Museum in Finnmark county, Norway

The Stabbursnes Naturhus og Museum (Stabbursnes Naturehouse and Museum) is a cultural and natural heritage institution located in Porsanger Municipality in Finnmark county, Norway. Located on the banks of the Stabburselva River, the museum displays the history, nature, and cultural traditions of the surrounding region. It is in both the Stabbursdalen National Park and Stabbursnes Nature Reserve, the world's northernmost pine forest.

== Geography ==
The region surrounding the museum includes forests, mountainous terrain, and rivers. The Stabburselva River, which flows near the museum, is notable for its clear waters and serves as a habitat for various fish species, such as salmon and trout. It runs through the Stabbursdalen Valley. There are several hiking trails in the area.

=== Climate ===
The climate in the region is classified as having a subarctic climate, which means that it has cold winters and cool summers. The area experiences noticeable seasonal differences, with snow cover during the winter months and a relatively short summer period. The animals and plants in the regions have had to adapt to live in the subarctic climate.

== History ==
The Stabbursnes Naturehouse and Museum was established in 1990 as a joint effort between the Porsanger Museum and the Norwegian Institute for Nature Research (NINA). The museum was created as a center for research, education, and conservation, focusing on the unique ecosystems found in the area and the traditional Sámi culture.

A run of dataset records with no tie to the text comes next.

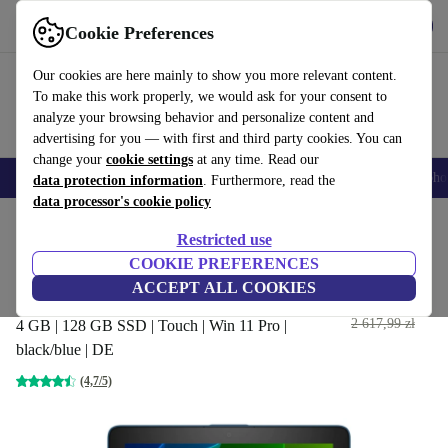
Get the App
Download
Cookie Preferences
Use refurbed fast and easy
Our cookies are here mainly to show you more relevant content.
To make this work properly, we would ask for your consent to
analyze your browsing behavior and personalize content and
advertising for you — with first and third party cookies. You can
change your
cookie settings
at any time. Read our
Smartphones
Laptops
Tablets
Smartwatches
Accessories
Headpho
data protection information
. Furthermore, read the
data processor's cookie policy
Home
Products
Laptops
HP Laptops
Restricted use
COOKIE PREFERENCES
HP ProBook X360 11 G3 EE |
ACCEPT ALL COOKIES
Pentium N5000 | 11.6-inch
966
,81 zł
2 617,99 zł
4 GB | 128 GB SSD | Touch | Win 11 Pro |
black/blue | DE
(4,7/5)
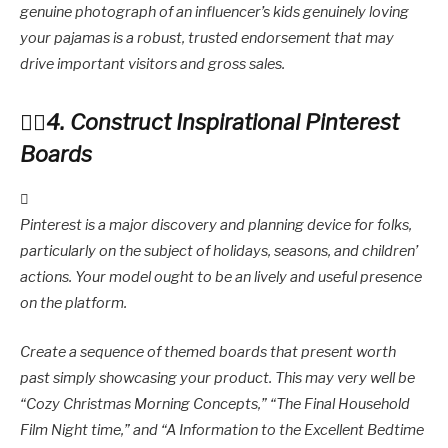
genuine photograph of an influencer’s kids genuinely loving
your pajamas is a robust, trusted endorsement that may
drive important visitors and gross sales.
4. Construct Inspirational Pinterest
Boards
Pinterest is a major discovery and planning device for folks,
particularly on the subject of holidays, seasons, and children’
actions. Your model ought to be an lively and useful presence
on the platform.
Create a sequence of themed boards that present worth
past simply showcasing your product. This may very well be
“Cozy Christmas Morning Concepts,” “The Final Household
Film Night time,” and “A Information to the Excellent Bedtime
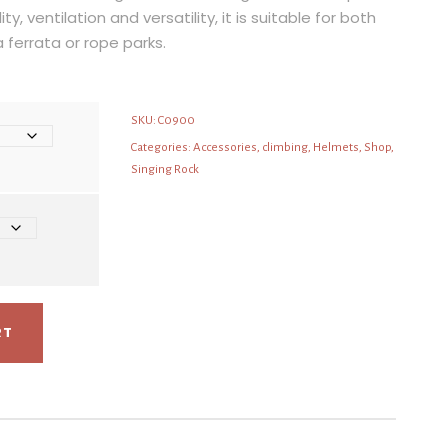
ity, ventilation and versatility, it is suitable for both
a ferrata or rope parks.
SKU:
C0900
Categories:
Accessories
,
climbing
,
Helmets
,
Shop
,
Singing Rock
RT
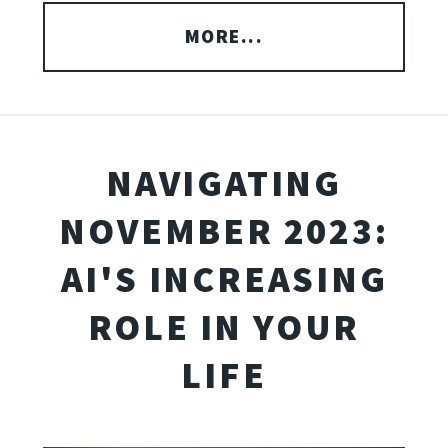
MORE...
NAVIGATING
NOVEMBER 2023:
AI'S INCREASING
ROLE IN YOUR
LIFE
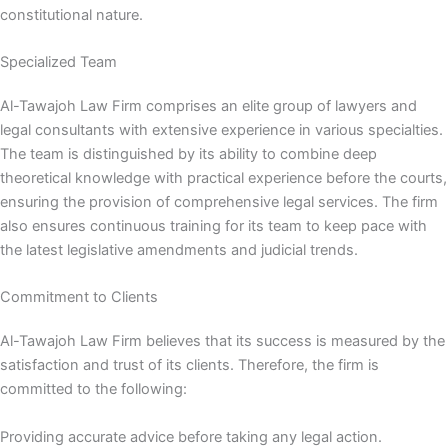
constitutional nature.
Specialized Team
Al-Tawajoh Law Firm comprises an elite group of lawyers and
legal consultants with extensive experience in various specialties.
The team is distinguished by its ability to combine deep
theoretical knowledge with practical experience before the courts,
ensuring the provision of comprehensive legal services. The firm
also ensures continuous training for its team to keep pace with
the latest legislative amendments and judicial trends.
Commitment to Clients
Al-Tawajoh Law Firm believes that its success is measured by the
satisfaction and trust of its clients. Therefore, the firm is
committed to the following:
Providing accurate advice before taking any legal action.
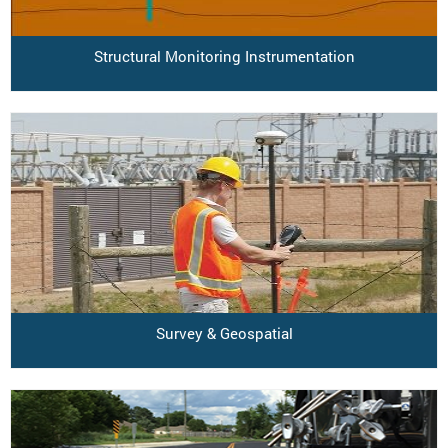
Structural Monitoring Instrumentation
Survey & Geospatial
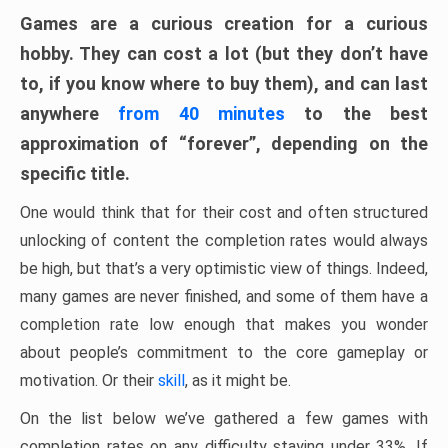
Games are a curious creation for a curious
hobby. They can cost a lot (but they don’t have
to, if you know where to buy them), and can last
anywhere
from 40 minutes
to the best
approximation of “forever”, depending on the
specific title.
One would think that for their cost and often structured
unlocking of content the completion rates would always
be high, but that’s a very optimistic view of things. Indeed,
many games are never finished, and some of them have a
completion rate low enough that makes you wonder
about people’s commitment to the core gameplay or
motivation. Or their
skill
, as it might be.
On the list below we’ve gathered a few games with
completion rates on any difficulty staying under 33%. If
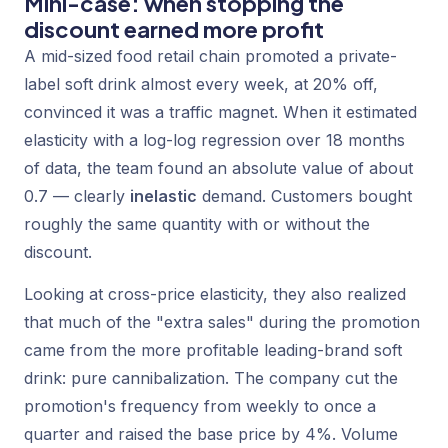
Mini-case: when stopping the
discount earned more profit
A mid-sized food retail chain promoted a private-
label soft drink almost every week, at 20% off,
convinced it was a traffic magnet. When it estimated
elasticity with a log-log regression over 18 months
of data, the team found an absolute value of about
0.7 — clearly
inelastic
demand. Customers bought
roughly the same quantity with or without the
discount.
Looking at cross-price elasticity, they also realized
that much of the "extra sales" during the promotion
came from the more profitable leading-brand soft
drink: pure cannibalization. The company cut the
promotion's frequency from weekly to once a
quarter and raised the base price by 4%. Volume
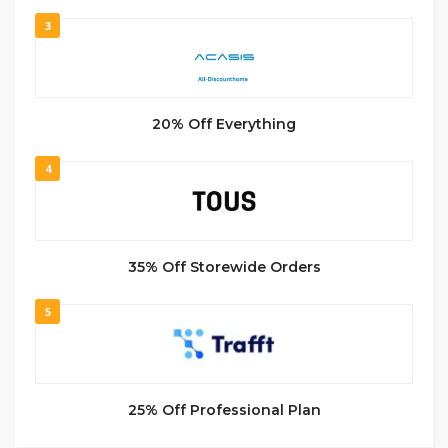
3
20% Off Everything
4
35% Off Storewide Orders
5
25% Off Professional Plan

== Exhibitions and collections ==
The museum's exhibitions explain the natural and cultural heritage of Stabbursdalen National Park and its surroundings. The displays include topics like geology, flora and fauna, Sámi history and traditions, and the conservation efforts in the region.

One of the main attractions of the museum is the Sámi cultural exhibition, which showcases the customs, crafts, and traditional way of life of the indigenous Sami people. Finds from the ice-ages in this area have been linked to the Sami people.

In addition to the cultural displays, the museum features natural history exhibits that explain the ecosystems and wildlife of the Stabbursdalen area. Visitors can learn about the various plant and animal species that inhabit the national park, including rare and endangered species such as the Arctic fox and the golden eagle.

The museum also houses a significant collection of artifacts, photographs, and documents related to the local history and Sami heritage.

== Research and conservation ==
The museum conducts scientific research to better understand the ecosystems, wildlife, and heritage of Stabbursdalen National Park. These research efforts provide have helped better understand the surrounding region. The museum works with policymakers to protect endangered species and habitats, including habitat restoration and wildlife population monitoring.